[Collected data]
==================================================

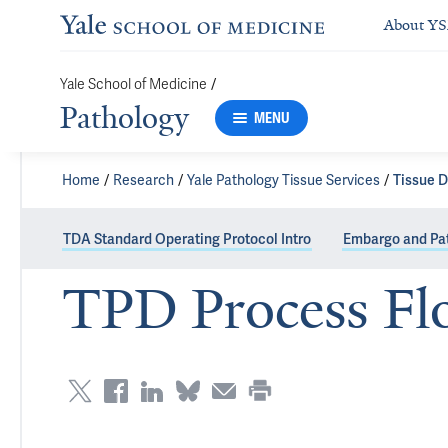
About Y
/
Yale School of Medicine
Pathology
MENU
Home
Research
Yale Pathology Tissue Services
Tissue D
TDA Standard Operating Protocol Intro
Embargo and Pat
TPD Process Fl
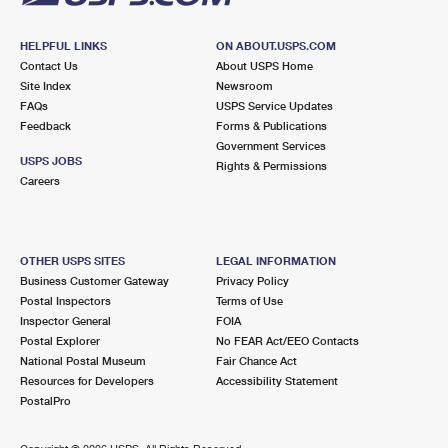
HELPFUL LINKS
ON ABOUT.USPS.COM
Contact Us
About USPS Home
Site Index
Newsroom
FAQs
USPS Service Updates
Feedback
Forms & Publications
Government Services
USPS JOBS
Rights & Permissions
Careers
OTHER USPS SITES
LEGAL INFORMATION
Business Customer Gateway
Privacy Policy
Postal Inspectors
Terms of Use
Inspector General
FOIA
Postal Explorer
No FEAR Act/EEO Contacts
National Postal Museum
Fair Chance Act
Resources for Developers
Accessibility Statement
PostalPro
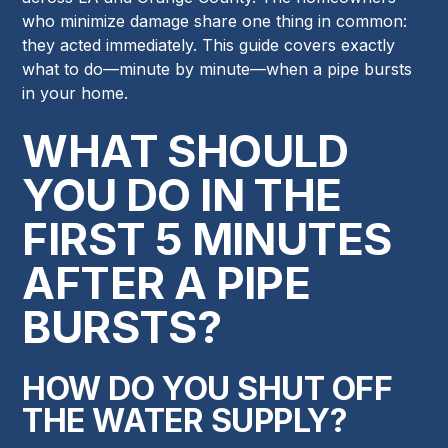
who minimize damage share one thing in common:
they acted immediately. This guide covers exactly
what to do—minute by minute—when a pipe bursts
in your home.
WHAT SHOULD
YOU DO IN THE
FIRST 5 MINUTES
AFTER A PIPE
BURSTS?
HOW DO YOU SHUT OFF
THE WATER SUPPLY?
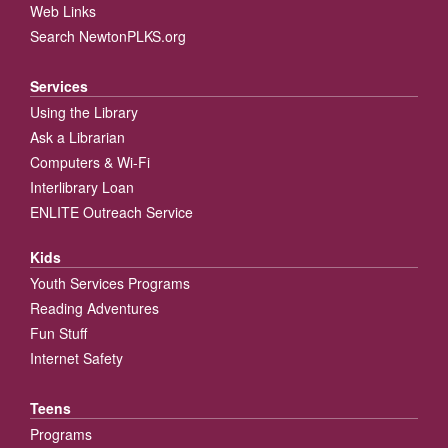
Web Links
Search NewtonPLKS.org
Services
Using the Library
Ask a Librarian
Computers & Wi-Fi
Interlibrary Loan
ENLITE Outreach Service
Kids
Youth Services Programs
Reading Adventures
Fun Stuff
Internet Safety
Teens
Programs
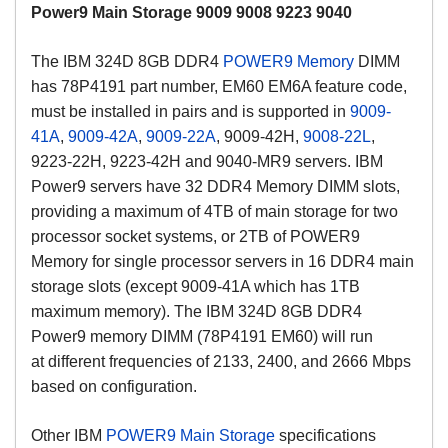
Power9 Main Storage 9009 9008 9223 9040
The IBM 324D 8GB DDR4
POWER9 Memory
DIMM
has 78P4191 part number, EM60 EM6A feature code,
must be installed in pairs and is supported in
9009-
41A
,
9009-42A
,
9009-22A
, 9009-42H,
9008-22L
,
9223-22H, 9223-42H and 9040-MR9 servers. IBM
Power9 servers have 32 DDR4 Memory DIMM slots,
providing a maximum of 4TB of main storage for two
processor socket systems, or 2TB of POWER9
Memory for single processor servers in 16 DDR4 main
storage slots (except 9009-41A which has 1TB
maximum memory).
The IBM 324D 8GB DDR4
Power9 memory DIMM (78P4191 EM60) will run
at
different frequencies of 2133, 2400, and 2666 Mbps
based on configuration.
Other IBM
POWER9 Main Storage
specifications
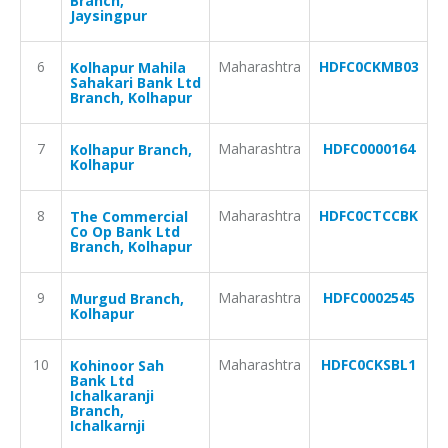
Branch,
Jaysingpur
6
Maharashtra
HDFC0CKMB03
Kolhapur Mahila
Sahakari Bank Ltd
Branch, Kolhapur
7
Maharashtra
HDFC0000164
Kolhapur Branch,
Kolhapur
8
Maharashtra
HDFC0CTCCBK
The Commercial
Co Op Bank Ltd
Branch, Kolhapur
9
Maharashtra
HDFC0002545
Murgud Branch,
Kolhapur
10
Maharashtra
HDFC0CKSBL1
Kohinoor Sah
Bank Ltd
Ichalkaranji
Branch,
Ichalkarnji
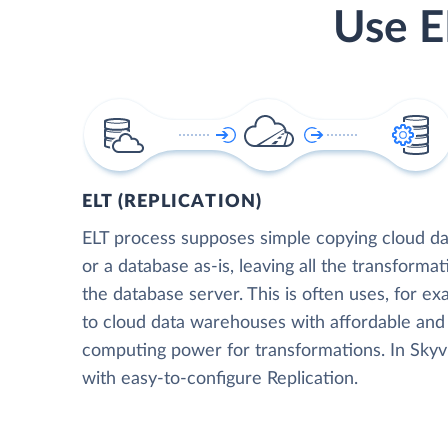
Use E
ELT (REPLICATION)
ELT process supposes simple copying cloud da
or a database as-is, leaving all the transformat
the database server. This is often uses, for e
to cloud data warehouses with affordable and 
computing power for transformations. In Skyvia
with easy-to-configure Replication.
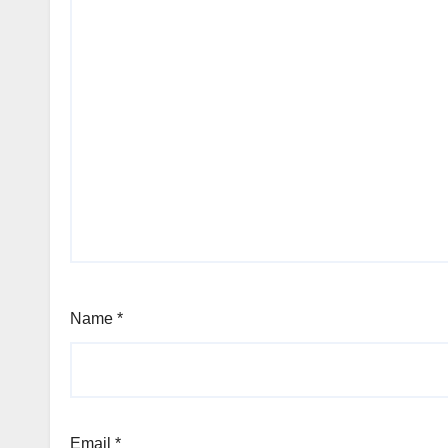
Name
*
Email
*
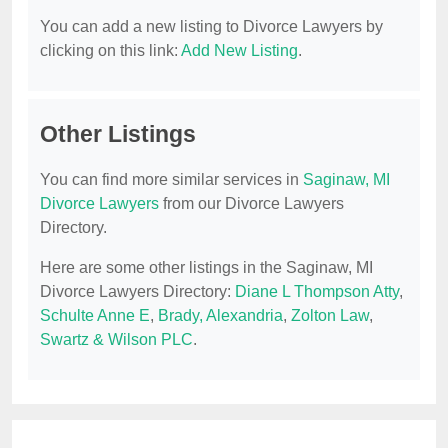
You can add a new listing to Divorce Lawyers by
clicking on this link:
Add New Listing
.
Other Listings
You can find more similar services in
Saginaw, MI
Divorce Lawyers
from our Divorce Lawyers
Directory.
Here are some other listings in the Saginaw, MI
Divorce Lawyers Directory:
Diane L Thompson Atty
,
Schulte Anne E
,
Brady, Alexandria
,
Zolton Law
,
Swartz & Wilson PLC
.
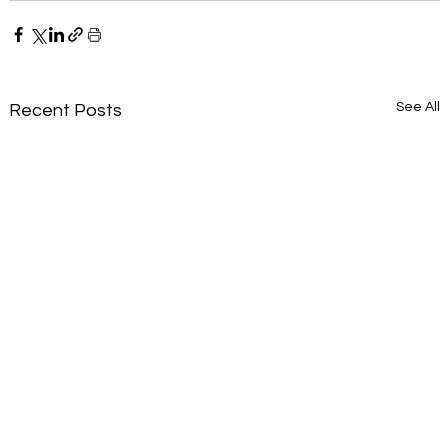
See All
Recent Posts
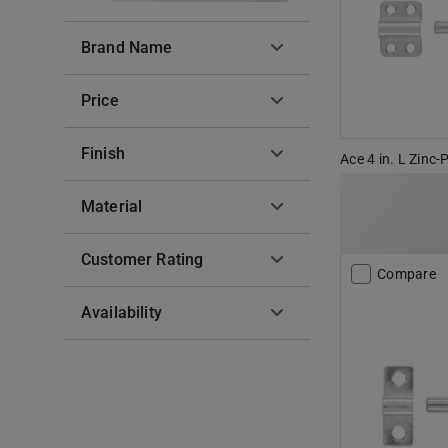
Brand Name
Price
Finish
Ace 4 in. L Zinc-
Material
Customer Rating
Compare
Availability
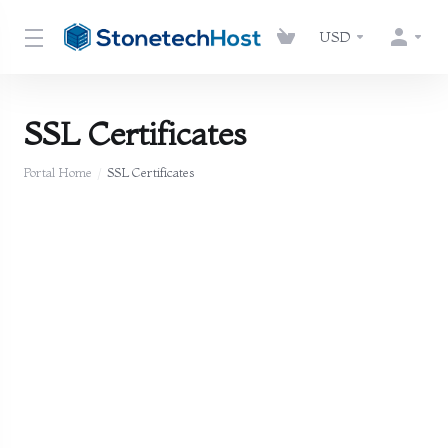
USD
SSL Certificates
Portal Home
SSL Certificates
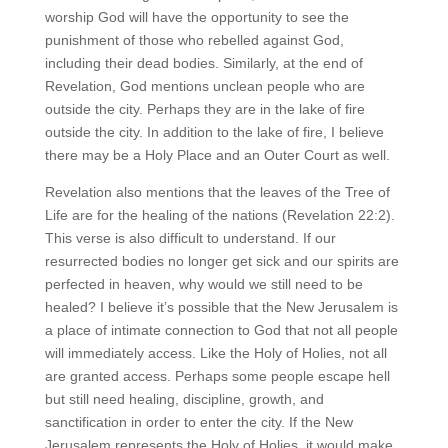
worship God will have the opportunity to see the
punishment of those who rebelled against God,
including their dead bodies. Similarly, at the end of
Revelation, God mentions unclean people who are
outside the city. Perhaps they are in the lake of fire
outside the city. In addition to the lake of fire, I believe
there may be a Holy Place and an Outer Court as well.
Revelation also mentions that the leaves of the Tree of
Life are for the healing of the nations (Revelation 22:2).
This verse is also difficult to understand. If our
resurrected bodies no longer get sick and our spirits are
perfected in heaven, why would we still need to be
healed? I believe it’s possible that the New Jerusalem is
a place of intimate connection to God that not all people
will immediately access. Like the Holy of Holies, not all
are granted access. Perhaps some people escape hell
but still need healing, discipline, growth, and
sanctification in order to enter the city. If the New
Jerusalem represents the Holy of Holies, it would make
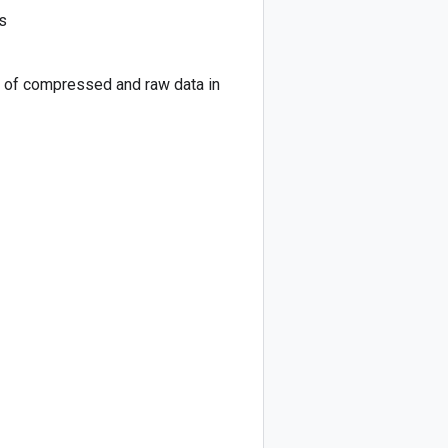
s
on of compressed and raw data in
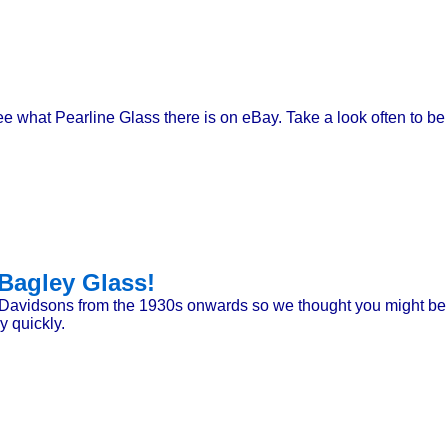
 see what Pearline Glass there is on eBay. Take a look often to b
Bagley Glass!
Davidsons from the 1930s onwards so we thought you might be i
y quickly.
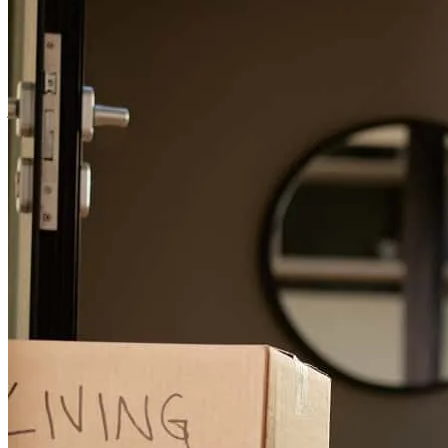
house was done promptly and we were able to close on the house
without issue. In fact, much of the loan review process was
completed ahead of time.
jacob
V.
Cincinnati
,
OH
Review on
June 29, 2026
Great experience with both Roland and Joy! Both very good and
keeping me informed with regard to timing and status.
kelly
B.
Cincinnati
,
OH
Review on
June 16, 2026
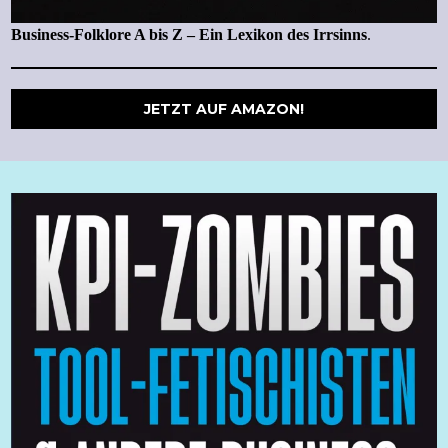
Business-Folklore A bis Z – Ein Lexikon des Irrsinns
.
JETZT AUF AMAZON!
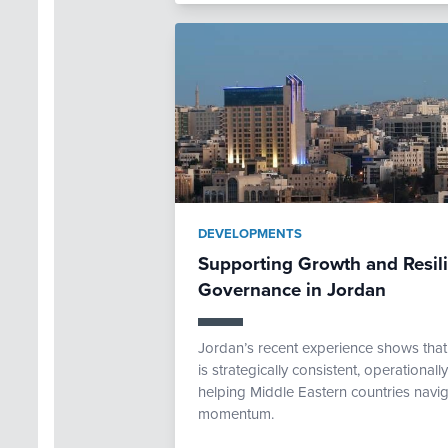
DEVELOPMENTS
Supporting Growth and Resi
Governance in Jordan
Jordan’s recent experience shows th
is strategically consistent, operational
helping Middle Eastern countries navig
momentum.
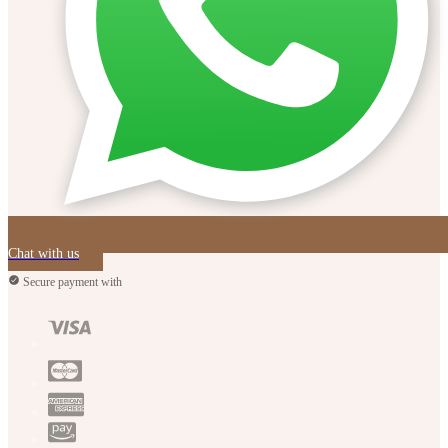
Chat with us
Secure payment with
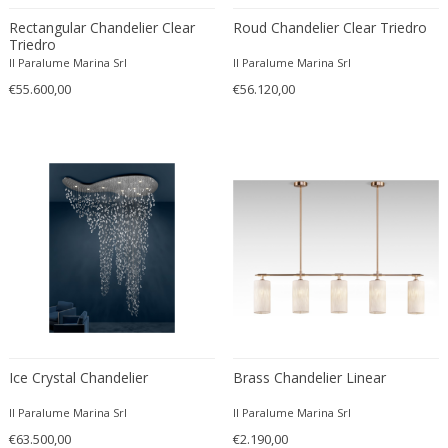
Paul Moerenhout
Rectangular Chandelier Clear
Roud Chandelier Clear Triedro
Peill & Putzler
Triedro
Peris Andreu
Il Paralume Marina Srl
Il Paralume Marina Srl
Perry & Co.
€55.600,00
€56.120,00
Peter Behrens
Peter Hamburger
Philip Hohenlohe
Philippe Barbier
Philips
Pia Guidetti Crippa
Pia Maria Raeder
Piero Fornasetti
Pierre Giraudon
Piet Hein
Ice Crystal Chandelier
Brass Chandelier Linear
Pietro Chiesa
Poliarte
Il Paralume Marina Srl
Il Paralume Marina Srl
Poul Henningsen
€63.500,00
€2.190,00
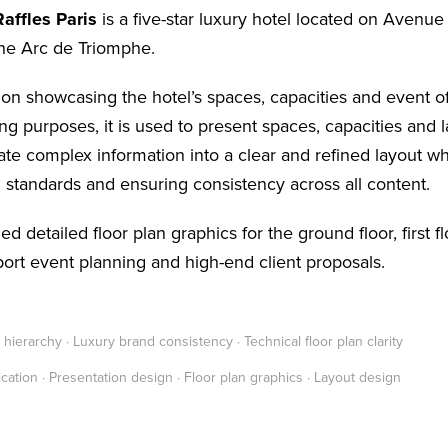
affles Paris
is a five-star luxury hotel located on Avenu
he Arc de Triomphe.
ion showcasing the hotel’s spaces, capacities and event o
g purposes, it is used to present spaces, capacities and l
late complex information into a clear and refined layout wh
 standards and ensuring consistency across all content.
ed detailed floor plan graphics for the ground floor, first f
ort event planning and high-end client proposals.
hierarchy · Luxury brand consistency · Technical floor plan clarity
cation · Presentation design · Floor plan graphics · Layout design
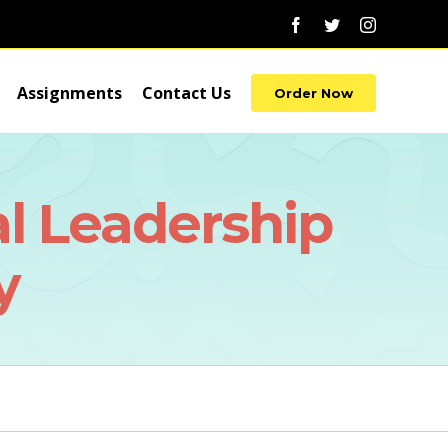
Facebook
Twitter
Instagram
Assignments
Contact Us
Order Now
l Leadership
y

==================================================

## [Instruction]
Turn all of these lines into a numbered list, skipping any blank lines. Leave the pictures out of the list.

## [Task output]
1. About Y
2. /
3. Yale School of Medicine
4. Pathology
5. MENU
6. Home
7. Research
8. Yale Pathology Tissue Services
9. Tissue D
10. TDA Standard Operating Protocol Intro
11. Embargo and Pat
12. TPD Process Fl
13. HELPFUL LINKS
14. ON ABOUT.USPS.COM
15. Contact Us
16. About USPS Home
17. Site Index
18. Newsroom
19. FAQs
20. USPS Service Updates
21. Feedback
22. Forms & Publications
23. Government Services
24. USPS JOBS
25. Rights & Permissions
26. Careers
27. OTHER USPS SITES
28. LEGAL INFORMATION
29. Business Customer Gateway
30. Privacy Policy
31. Postal Inspectors
32. Terms of Use
33. Inspector General
34. FOIA
35. Postal Explorer
36. No FEAR Act/EEO Contacts
37. National Postal Museum
38. Fair Chance Act
39. Resources for Developers
40. Accessibility Statement
41. PostalPro
42. who minimize damage share one thing in common:
43. they acted immediately. This guide covers exactly
44. what to do—minute by minute—when a pipe bursts
45. in your home.
46. WHAT SHOULD
47. YOU DO IN THE
48. FIRST 5 MINUTES
49. AFTER A PIPE
50. BURSTS?
51. HOW DO YOU SHUT OFF
52. THE WATER SUPPLY?
53. Web Links
54. Search NewtonPLKS.org
55. Services
56. Using the Library
57. Ask a Librarian
58. Computers & Wi-Fi
59. Interlibrary Loan
60. ENLITE Outreach Service
61. Kids
62. Youth Services Programs
63. Reading Adventures
64. Fun Stuff
65. Internet Safety
66. Teens
67. Programs
68. Power9 Main Storage 9009 9008 9223 9040
69. The IBM 324D 8GB DDR4
70. POWER9 Memory
71. DIMM
72. has 78P4191 part number, EM60 EM6A feature code,
73. must be installed in pairs and is supported in
74. 9009-
75. 41A
76. ,
77. 9009-42A
78. ,
79. 9009-22A
80. , 9009-42H,
81. 9008-22L
82. ,
83. 9223-22H, 9223-42H and 9040-MR9 servers. IBM
84. Power9 servers have 32 DDR4 Memory DIMM slots,
85. providing a maximum of 4TB of main storage for two
86. processor socket systems, or 2TB of POWER9
87. Memory for single processor servers in 16 DDR4 main
88. storage slots (except 9009-41A which has 1TB
89. maximum memory).
90. The IBM 324D 8GB DDR4
91. Power9 memory DIMM (78P4191 EM60) will run
92. at
93. different frequencies of 2133, 2400, and 2666 Mbps
94. based on configuration.
95. Other IBM
96. POWER9 Main Storage
97. specifications
98. Branch,
99. Jaysingpur
100. 6
101. Maharashtra
102. HDFC0CKMB03
103. Kolhapur Mahila
104. Sahakari Bank Ltd
105. Branch, Kolhapur
106. 7
107. Maharashtra
108. HDFC0000164
109. Kolhapur Branch,
110. Kolhapur
111. 8
112. Maharashtra
113. HDFC0CTCCBK
114. The Commercial
115. Co Op Bank Ltd
116. Branch, Kolhapur
117. 9
118. Maharashtra
119. HDFC0002545
120. Murgud Branch,
121. Kolhapur
122. 10
123. Maharashtra
124. HDFC0CKSBL1
125. Kohinoor Sah
126. Bank Ltd
127. Ichalkaranji
128. Branch,
129. Ichalkarnji
130. Use E
131. ELT (REPLICATION)
132. ELT process supposes simple copying cloud da
133. or a database as-is, leaving all the transformat
134. the database server. This is often uses, for e
135. to cloud data warehouses with affordable and 
136. computing power for transformations. In Skyvia
137. with easy-to-configure Replication.
138. Name
139. *
140. Email
141. *
142. You can add a new listing to Divorce Lawyers by
143. clicking on this link:
144. Add New Listing
145. .
146. Other Listings
147. You can find more similar services in
148. Saginaw, MI
149. Divorce Lawyers
150. from our Divorce Lawyers
151. Directory.
152. Here are some other listings in the Saginaw, MI
153. Divorce Lawyers Directory:
154. Diane L Thompson Atty
155. ,
156. Schulte Anne E
157. ,
158. Brady, Alexandria
159. ,
160. Zolton Law
161. ,
162. Swartz & Wilson PLC
163. .
164. See All
165. Recent Posts
166. Brand Name
167. Price
168. Finish
169. Ace 4 in. L Zinc-
170. Material
171. Customer Rating
172. Compare
173. Availability
174. USD
175. SSL Certificates
176. Portal Home
177. SSL Certificates
178. worship God will have the opportunity to see the
179. punishment of those who rebelled against God,
180. including their dead bodies. Similarly, at the end of
181. Revelation, God mentions unclean people who are
182. outside the city. Perhaps they are in the lake of fire
183. outside the city. In addition to the lake of fire, I believe
184. there may be a Holy Place and an Outer Court as well.
185. Revelation also mentions that the leaves of the Tree of
186. Life are for the healing of the nations (Revelation 22:2).
187. This verse is also difficult to understand. If our
188. resurrected bodies no longer get sick and our spirits are
189. perfected in heaven, why would we still need to be
190. healed? I believe it’s possible that the New Jerusalem is
191. a place of intimate connection to God that not all people
192. will immediately access. Like the Holy of Holies, not all
193. are granted access. Perhaps some people escape hell
194. but still need healing, discipline, growth, and
195. sanctification in order to enter the city. If the New
196. Jerusalem represents the Holy of Holies, it would make
197. s
198. on of compressed and raw data in
199.  see what Pearline Glass there is on eBay. Take a look often to b
200. Bagley Glass!
201. Davidsons from the 1930s onwards so we thought you might be i
202. y quickly.
203. house was done promptly and we were able to close on the house
204. without issue. In fact, much of the loan review process was
205. completed ahead of time.
206. jacob
207. V.
208. Cincinnati
209. ,
210. OH
211. Review on
212. June 29, 2026
213. Great experience with both Roland and Joy! Both very good and
214. keeping me informed with regard to timing and status.
215. kelly
216. B.
217. Cincinnati
218. ,
219. OH
220. Review on
221. June 16, 2026
222. Business-Folklore A bis Z – Ein Lexikon des Irrsinns
223. .
224. JETZT AUF AMAZON!
225. DEVELOPMENTS
226. Supporting Growth and Resi
227. Governance in Jordan
228. Jordan’s recent experience shows th
229. is strategically consistent, operational
230. helping Middle Eastern countries navig
231. momentum.
232. Chat with us
233. Secure payment with
234. Paul Moerenhout
235. Rectangular Chandelier Clear
236. Roud Chandelier Clear Triedro
237. Peill & Putzler
238. Triedro
239. Peris Andreu
240. Il Paralume Marina Srl
241. Il Paralume Marina Srl
242. Perry & Co.
243. €55.600,00
244. €56.120,00
245. Peter Behrens
246. Peter Hamburger
247. Philip Hohenlohe
248. Philippe Barbier
249. Philips
250. Pia Guidetti Crippa
251. Pia Maria Raeder
252. Piero Fornasetti
253. Pierre Giraudon
254. Piet Hein
255. Ice Crystal Chandelier
256. Brass Chandelier Linear
257. Pietro Chiesa
258. Poliarte
259. Il Paralume Marina Srl
260. Il Paralume Marina Srl
261. Poul Henningsen
262. €63.500,00
263. €2.190,00
264. affles Paris
265. is a five-star luxury hotel located on Avenu
266. he Arc de Triomphe.
267. ion showcasing the hotel’s spaces, capacities and event o
268. g purposes, it is used to present spaces, capacities and l
269. late complex information into a clear and refined layout wh
270.  standards and ensuring consistency across all content.
271. ed detailed floor plan graphics for the ground floor, first f
272. ort event planning and high-end client proposals.
273. hierarchy · Luxury brand consistency · Technical floor plan clarity
274. cation · Presentation design · Floor plan graphics · Layout design
275. Facebook
276. Twitter
277. Instagram
278. Assignments
279. Contact Us
280. Order Now
281. l Leadership
282. y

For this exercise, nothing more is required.